#### Task goal:
Pull out every line of source text in the material below, unchanged, and leave the pictures out of your answer.
⟨
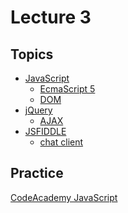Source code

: Lecture 3
=========

Topics
------

- [JavaScript](http://en.wikipedia.org/wiki/Javascript)
  - [EcmaScript 5](http://en.wikipedia.org/wiki/ECMAScript#ECMAScript.2C_5th_Edition)
  - [DOM](http://en.wikipedia.org/wiki/Document_Object_Model)
- [jQuery](http://en.wikipedia.org/wiki/Jquery)
  - [AJAX](http://en.wikipedia.org/wiki/AJAX)
- [JSFIDDLE](http://jsfiddle.net)
  - [chat client](http://jsfiddle.net/JAMEy/5/)

Practice
--------

[CodeAcademy JavaScript](http://www.codecademy.com/tracks/javascript)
⟩
#### Output for this task:
Source code

: Lecture 3
=========

Topics
------

- [JavaScript](http://en.wikipedia.org/wiki/Javascript)
  - [EcmaScript 5](http://en.wikipedia.org/wiki/ECMAScript#ECMAScript.2C_5th_Edition)
  - [DOM](http://en.wikipedia.org/wiki/Document_Object_Model)
- [jQuery](http://en.wikipedia.org/wiki/Jquery)
  - [AJAX](http://en.wikipedia.org/wiki/AJAX)
- [JSFIDDLE](http://jsfiddle.net)
  - [chat client](http://jsfiddle.net/JAMEy/5/)

Practice
--------

[CodeAcademy JavaScript](http://www.codecademy.com/tracks/javascript)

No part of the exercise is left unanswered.